Die längerfristige Einnahme von Antibiotika bei Erwachsenen könnte mit der Entwicklung von Darmkrebsvorstufen verbunden sein. Darauf weist eine aktuelle Studie im Fachjournal "Gut" hin. 


Forscher untersuchen Auswirkungen von Antibiotika auf den Darm

Darmkrebs ist die zweithäufigste Krebserkrankung in Deutschland. Jährlich erkranken fast 63.000 Menschen. Bewegungsmangel, eine Ernährung mit wenig Obst und Gemüse, Übergewicht und Alkohol- wie Nikotinkonsum sind wichtige Risikofaktoren für die Krankheit. Oft entwickeln sich zunächst gutartige Neubildungen. Werden diese frühzeitig entfernt, reduziert dies das Krebsrisiko.
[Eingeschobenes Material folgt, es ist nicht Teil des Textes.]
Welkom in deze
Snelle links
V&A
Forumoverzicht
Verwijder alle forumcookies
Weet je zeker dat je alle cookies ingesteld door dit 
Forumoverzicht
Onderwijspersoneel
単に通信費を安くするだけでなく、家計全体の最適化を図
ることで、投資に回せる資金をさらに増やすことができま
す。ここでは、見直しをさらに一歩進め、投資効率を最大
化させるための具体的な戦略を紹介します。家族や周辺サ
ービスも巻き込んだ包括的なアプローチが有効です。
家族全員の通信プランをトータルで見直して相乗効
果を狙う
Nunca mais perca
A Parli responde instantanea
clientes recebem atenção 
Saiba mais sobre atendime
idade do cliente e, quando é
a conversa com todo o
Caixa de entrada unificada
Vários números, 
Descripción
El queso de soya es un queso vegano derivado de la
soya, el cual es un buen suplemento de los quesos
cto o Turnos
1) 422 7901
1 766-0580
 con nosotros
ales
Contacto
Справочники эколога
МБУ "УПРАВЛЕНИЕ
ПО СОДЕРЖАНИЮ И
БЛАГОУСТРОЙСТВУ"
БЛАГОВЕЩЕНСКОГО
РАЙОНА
Als weiteren möglichen Risikofaktor identifizierten Wissenschaftler nun Antibiotikabehandlungen. Anhand einer Datenanalyse der Nurses Health Study, in der seit 1976 Daten von über 120.000 US-Krankenschwestern gesammelt wurden, stießen sie auf diesen Zusammenhang. Zu Studienbeginn waren die Frauen zwischen 30 und 55 Jahre alt. Alle zwei Jahre wurden detaillierte Daten zu Lebensstilfaktoren wie Bewegung und Rauchstatus, der medizinischen Geschichte und dem Vorkommen von Krankheiten erhoben. Alle vier Jahre machten die Studienteilnehmerinnen zudem Angaben zu ihrer Ernährung.

In der aktuellen Studie wurden die Daten von mehr als 16.600 Frauen ausgewertet, die 2004 bereits 60 Jahre oder älter waren. Die Teilnehmerinnen machten Angaben zu ihrer Antibiotikaeinnahme im Alter zwischen 20 und 59 Jahren. Sie hatten sich zudem zwischen 2004 und 2010 mindestens einmal einer Darmspiegelung unterzogen.
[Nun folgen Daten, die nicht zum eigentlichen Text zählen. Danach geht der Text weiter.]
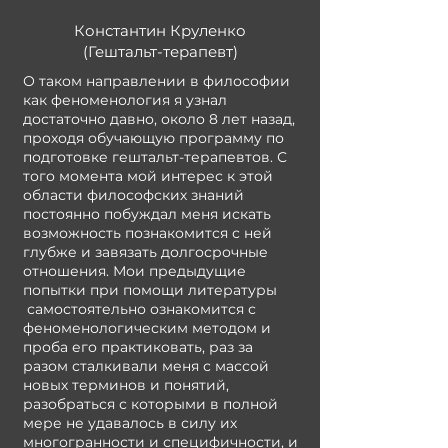
Константин Круленко
(Гештальт-терапевт)
О таком направлении в философии
как феноменология я узнал
достаточно давно, около 8 лет назад,
проходя обучающую программу по
подготовке гештальт-терапевтов. С
того момента мой интерес к этой
области философских знаний
постоянно побуждал меня искать
возможность познакомится с ней
глубже и завязать долгосрочные
отношения. Мои предыдущие
попытки при помощи литературы
самостоятельно ознакомится с
феноменологическим методом и
проба его практиковать, раз за
разом сталкивали меня с массой
новых терминов и понятий,
разобраться с которыми в полной
мере не удавалось в силу их
многогранности и специфичности, и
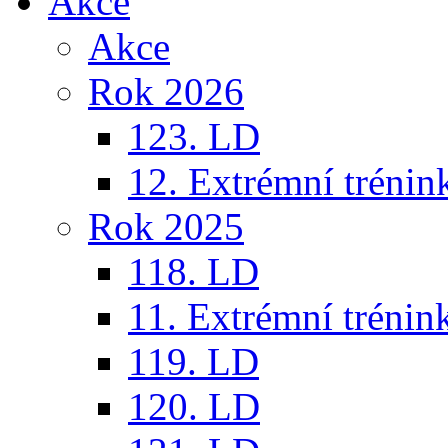
Akce
Akce
Rok 2026
123. LD
12. Extrémní trénin
Rok 2025
118. LD
11. Extrémní trénin
119. LD
120. LD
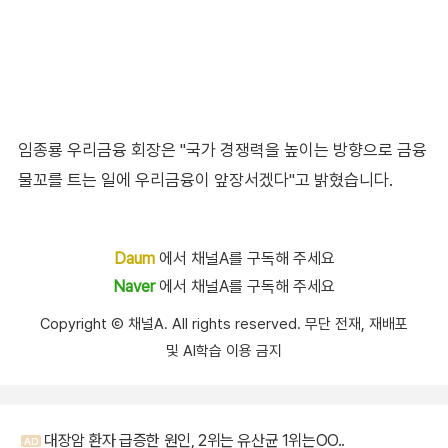
임종룡 우리금융 회장은 "국가 경쟁력을 높이는 방향으로 금융
물꼬를 트는 일에 우리금융이 앞장서겠다"고 밝혔습니다.
Daum
에서 채널A를 구독해 주세요
Naver
에서 채널A를 구독해 주세요
Copyright Ⓒ 채널A. All rights reserved. 무단 전재, 재배포
및 AI학습 이용 금지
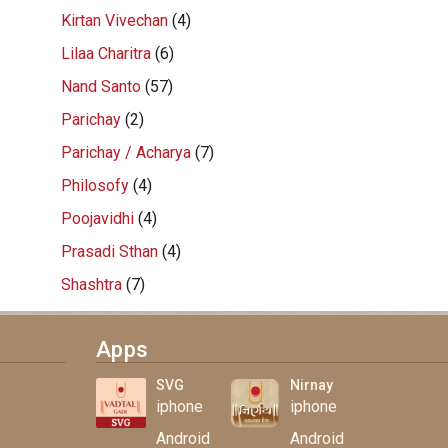
Kirtan Vivechan
(4)
Lilaa Charitra
(6)
Nand Santo
(57)
Parichay
(2)
Parichay / Acharya
(7)
Philosofy
(4)
Poojavidhi
(4)
Prasadi Sthan
(4)
Shashtra
(7)
Apps
SVG
Nirnay
iphone
iphone
Android
Android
Längere Antibiotikaeinnahmen könnten Darmpolypen fördern

In der Untersuchungszeit ließen sich fast 2.200 Darmpolypen diagnostizieren. Darmpolypen sind gutartig, können aber Vorstufen von Darmkrebs bilden. Es zeigte sich, dass Antibiotikaeinnahmen innerhalb der vergangenen vier Jahre nicht mit einem erhöhten Risiko für Darmpolypen verbunden waren. Doch längere Antibiotikatherapien von zwei Monaten oder mehr in jüngeren Jahren erhöhten dieses Risiko um 36 Prozent. Polypen traten eher in oberen Darmabschnitten des Dickdarms auf. 
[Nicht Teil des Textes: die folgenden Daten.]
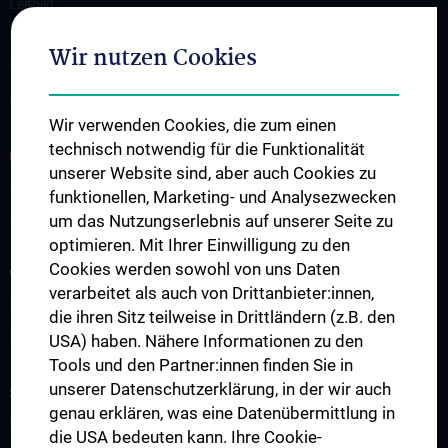
Leitbild
Kontakt
Wir nutzen Cookies
Wie Sie uns finden
Events
Wir verwenden Cookies, die zum einen
technisch notwendig für die Funktionalität
UNSERE ABTEILUNGEN
unserer Website sind, aber auch Cookies zu
Abteilung für Anatomie
funktionellen, Marketing- und Analysezwecken
Abteilung für Zell- und Entwicklungsbiologie
um das Nutzungserlebnis auf unserer Seite zu
optimieren. Mit Ihrer Einwilligung zu den
Cookies werden sowohl von uns Daten
WISSENSCHAFT & FORSCHUNG
verarbeitet als auch von Drittanbieter:innen,
Forschung an der Abteilung für Anatomie
die ihren Sitz teilweise in Drittländern (z.B. den
Forschung an der Abteilung für Zellbiologie
USA) haben. Nähere Informationen zu den
Tools und den Partner:innen finden Sie in
unserer Datenschutzerklärung, in der wir auch
STUDIUM, AUS- UND WEITERBILDUNG
genau erklären, was eine Datenübermittlung in
Lehre an der Abteilung für Anatomie
die USA bedeuten kann. Ihre Cookie-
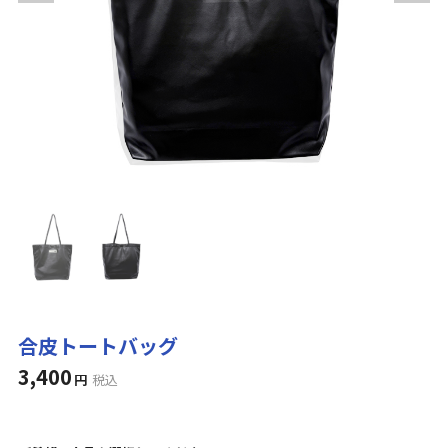
合皮トートバッグ
3,400
円
税込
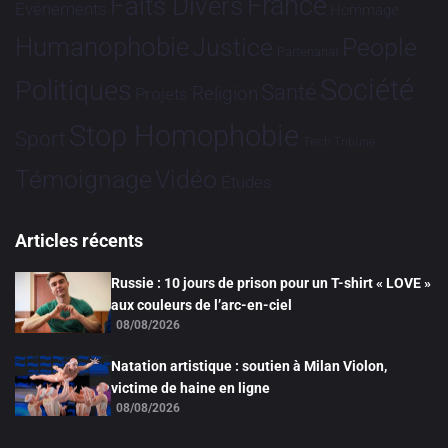
France
Faits Divers
Evénements
Hommage
Humanophobie
Justice
People
Partenariat
Société
Politiques
Santé
Religion
Projets
Stop Homophobie
Sport
Tech
Tribune
Vidéo
Témoignage
Études
Articles récents
Russie : 10 jours de prison pour un T-shirt « LOVE »
aux couleurs de l’arc-en-ciel
08/08/2026
Natation artistique : soutien à Milan Violon,
victime de haine en ligne
08/08/2026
Besonders wahrscheinlich war die Bildung gutartiger Tumore bei Frauen, die in ihren 40ern und 50ern längere Antibiotikabehandlungen gemacht hatten. 

Weitere Untersuchungen müssen die Befunde bestätigen. Da es sich bei der vorliegenden Studie um eine Beobachtungsstudie handelt, lässt sich vorerst nicht der sichere Schluss ziehen, dass Antibiotika eine Ursache von Darmkrebs sind. Diesen Beweis müssten andere Untersuchungen führen.